Quoted passage:
+===+
Florida State students take alternate route to spring break

For many college students, spring break is a time to go to the beach or just take a well-earned rest from classes. However, a number of Florida State University students have very different plans: They will spend their spring break (March 5-9) volunteering and helping underserved communities.

Students from Florida State’s Center for Leadership and Civic Education, the College of Medicine’s Student Interest in Global Health (SIGH) program and the FSUCares program will travel around the United States and abroad to help others and to learn about the communities they’re visiting.

Fifty-nine Florida State students have volunteered for alternative spring break programs through the Center for Leadership and Civic Education. On March 2-3, they will travel to six separate locations: Greenville, S.C.; Washington D.C.; Kiptopeke State Park in Virginia; Perryville, Ark.; Memphis, Tenn.; and San Salvador, El Salvador.

The students will work with local organizations to do a variety of community-enriching activities such as environmental clean-up, feeding the hungry, teaching young children, and painting and doing maintenance at a Salvadoran hospital.

“You can read about people who are facing all kinds of issues and problems, but as you go on with your day and get caught up in the chaos of your own daily life, these things slip to the back of your mind,” said Erin Heffernan, the student in charge of setting up the alternative break sites. “But when you meet these people, when you spend time with them and form relationships with them — that changes everything. That is something that you will never forget.”

Fifteen students from the College of Medicine, accompanied by three university physicians, will travel to Los Cedros, Nicaragua, on March 4 to give their time and services to residents of that city. The trip, which is sponsored by SIGH and headed by Professor Daniel Van Durme, M.D., is one of four yearly trips the program makes. Florida State will purchase medical supplies in Nicaragua, and the students and faculty will set up an ad hoc clinic. In the span of four or five days, the students will treat about 500 patients for a wide variety of medical conditions.
+===+
(Data drawn from a collection)
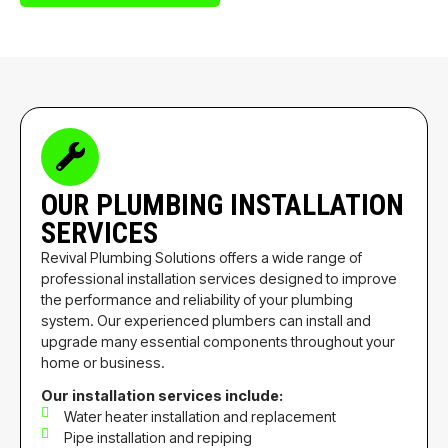
OUR PLUMBING INSTALLATION
SERVICES
Revival Plumbing Solutions offers a wide range of
professional installation services designed to improve
the performance and reliability of your plumbing
system. Our experienced plumbers can install and
upgrade many essential components throughout your
home or business.
Our installation services include:
Water heater installation and replacement
Pipe installation and repiping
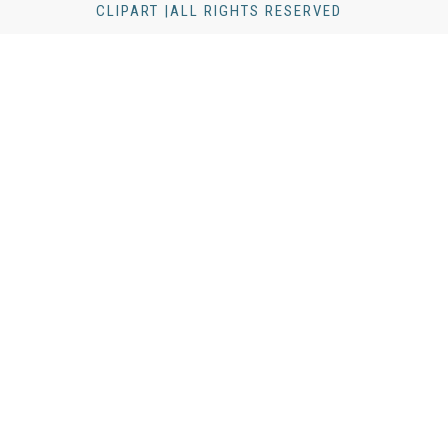
CLIPART |ALL RIGHTS RESERVED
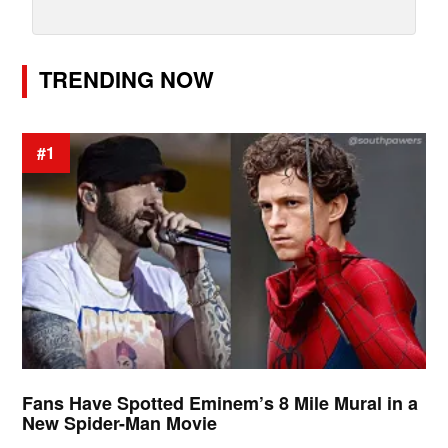
TRENDING NOW
#1
Fans Have Spotted Eminem’s 8 Mile Mural in a
New Spider-Man Movie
+===+
What you need to do:
**a)** According to the spring break article, how many Florida State students volunteered for alternative spring break programs through the Center for Leadership and Civic Education?
**b)** From the spring break article, write out the passage that begins at the words "Students from Florida" and stops after "Salvador, El Salvador.".

Solved tasks:
**a)** Fifty-nine

**b)**
Students from Florida State’s Center for Leadership and Civic Education, the College of Medicine’s Student Interest in Global Health (SIGH) program and the FSUCares program will travel around the United States and abroad to help others and to learn about the communities they’re visiting.

Fifty-nine Florida State students have volunteered for alternative spring break programs through the Center for Leadership and Civic Education. On March 2-3, they will travel to six separate locations: Greenville, S.C.; Washington D.C.; Kiptopeke State Park in Virginia; Perryville, Ark.; Memphis, Tenn.; and San Salvador, El Salvador.